# best caliber for the southeast??



## autumnrider (Feb 2, 2010)

I would like to get ideas on which caliber would you prefer for different types of terrain. 
 We have open timber, crop field, hay fields, newly cut clear cuts to super nasty thick stuff. Shots on average will probably be 250 yards and closer. We use the shot gun alot, but sometimes the coyotes will not come in and we wish we had our rifles.
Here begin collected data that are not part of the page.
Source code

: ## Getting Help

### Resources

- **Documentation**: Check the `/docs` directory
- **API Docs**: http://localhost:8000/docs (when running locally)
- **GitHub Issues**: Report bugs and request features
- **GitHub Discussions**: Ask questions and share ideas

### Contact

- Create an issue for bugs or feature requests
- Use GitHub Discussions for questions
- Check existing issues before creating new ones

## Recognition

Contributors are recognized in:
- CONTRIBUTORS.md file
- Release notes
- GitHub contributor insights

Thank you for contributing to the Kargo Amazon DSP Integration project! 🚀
What would you recomend for the all around caliber??


----------



## youngdon (Mar 10, 2010)

Savage makes that over under shotgun rifle that might be an ideal choice for you. Swampbuck10pt has a few of them and some others here do also. They would be a good contact for you.


----------



## ebbs (Feb 7, 2010)

Ooooooh, cool suggestion. Just looked at one of those last Friday wen I was trying to hunt down my Edge. I think it's called the 24F or something like that. 223 over 12 gauge seems like it could be ideal!


----------



## poe (Feb 10, 2010)

if your shots are going to be 300 and under the .223 would be pretty sweet. If you want to save hides I would look into a .17 remington however one major bonus for the .223 is they are supper cheap to shoot.


----------



## youngdon (Mar 10, 2010)

ebbs said:


> Ooooooh, cool suggestion. Just looked at one of those last Friday wen I was trying to hunt down my Edge. I think it's called the 24F or something like that. 223 over 12 gauge seems like it could be ideal!


I think you're right ebbs.


----------